WORK ITEM A:
In the text on e-mail overload, how many emails do corporate employees send and receive per work day on average?
TEXT START
Quotes that Say Something


"Please, dad, get down and look. I think there's some kind of monster under my bed."

Life when seen in close-up often seems tragic, but in wide-angle it often seems comic. -- Charlie Chaplin

"And when the cloudbursts thunder in your ear, you shout, but no one's there to hear. And if the band you're in starts playing different tunes, I'll see you on the dark side of the moon." -- Roger Waters, "Brain Damage"


Jul 10, 2012

I'll Trade You 4 Tweets for 2 Txts and a PM on IM. Deal?


Life's Too Short for So Much E-Mail

Overload ... people who do not look at email regularly at work are less stressed and more productive than their colleagues.

Looking to be less stressed and more productive? If you listen to certain work-product and workplace satisfaction experts, they'll tell you to dump the E-Mail habit in your life. Or, at least, learn coping mechanisms to control the e-mail problem that you probably have. No doubt you are affected by the e-onslaught. Some analysts claim that 107 trillion electronic messages (e-mails) were generated in the material world during 2010. That's 107 trillion. I personally feel responsible (regarding the sending and/or receiving end) of about 250 billion or so of those e-messages -- it could be many more, but I eat and sleep regularly and take a real vacation now and then.

On average, corporate employees send and receive 105 emails per work day.

If you could keep only one of the following: E-Mail, Facebook, Twitter, Blogging, Instant Messaging (a.k.a. PM), Texting, or the Old-School Office Telephone -- which would it be?

If each of these social media tools were to disappear suddenly which, if any (of them all), would you miss?

For me, it would be easy to discern. Goodbye to you, Marconi and Alexander Graham Bell. Howdy and hello to Mark Zuckerberg. Facebook feels now like my interpersonal communication drug of choice. The phone still feels like too much (work and) effort, after all these decades of occasional dating.
TEXT END
DATA TO EXAMINE START
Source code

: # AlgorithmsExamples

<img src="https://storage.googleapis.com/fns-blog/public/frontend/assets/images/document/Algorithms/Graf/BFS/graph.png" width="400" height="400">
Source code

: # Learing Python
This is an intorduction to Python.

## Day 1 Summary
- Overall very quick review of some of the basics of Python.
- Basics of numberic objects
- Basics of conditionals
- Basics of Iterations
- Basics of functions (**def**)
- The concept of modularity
DATA TO EXAMINE END
DATA TO EXAMINE START
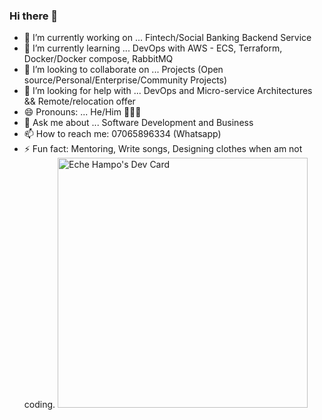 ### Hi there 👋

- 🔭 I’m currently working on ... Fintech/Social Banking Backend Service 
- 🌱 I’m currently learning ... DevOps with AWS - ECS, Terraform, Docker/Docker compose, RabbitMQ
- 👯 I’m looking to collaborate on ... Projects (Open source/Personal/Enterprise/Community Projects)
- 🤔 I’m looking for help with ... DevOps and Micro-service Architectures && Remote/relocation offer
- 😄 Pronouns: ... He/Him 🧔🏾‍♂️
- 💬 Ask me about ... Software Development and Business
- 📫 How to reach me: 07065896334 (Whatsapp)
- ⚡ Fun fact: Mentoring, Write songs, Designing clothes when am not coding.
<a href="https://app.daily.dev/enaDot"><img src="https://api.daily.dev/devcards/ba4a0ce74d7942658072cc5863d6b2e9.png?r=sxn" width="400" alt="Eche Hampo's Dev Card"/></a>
DATA TO EXAMINE END
WORK ITEM B:
Could you copy out the lines in the records from the line with "# Learing Python" up to and including the line with "- The concept of modularity"?

ANSWER SPACE A:
105 emails per work day.

ANSWER SPACE B:
: # Learing Python
This is an intorduction to Python.

## Day 1 Summary
- Overall very quick review of some of the basics of Python.
- Basics of numberic objects
- Basics of conditionals
- Basics of Iterations
- Basics of functions (**def**)
- The concept of modularity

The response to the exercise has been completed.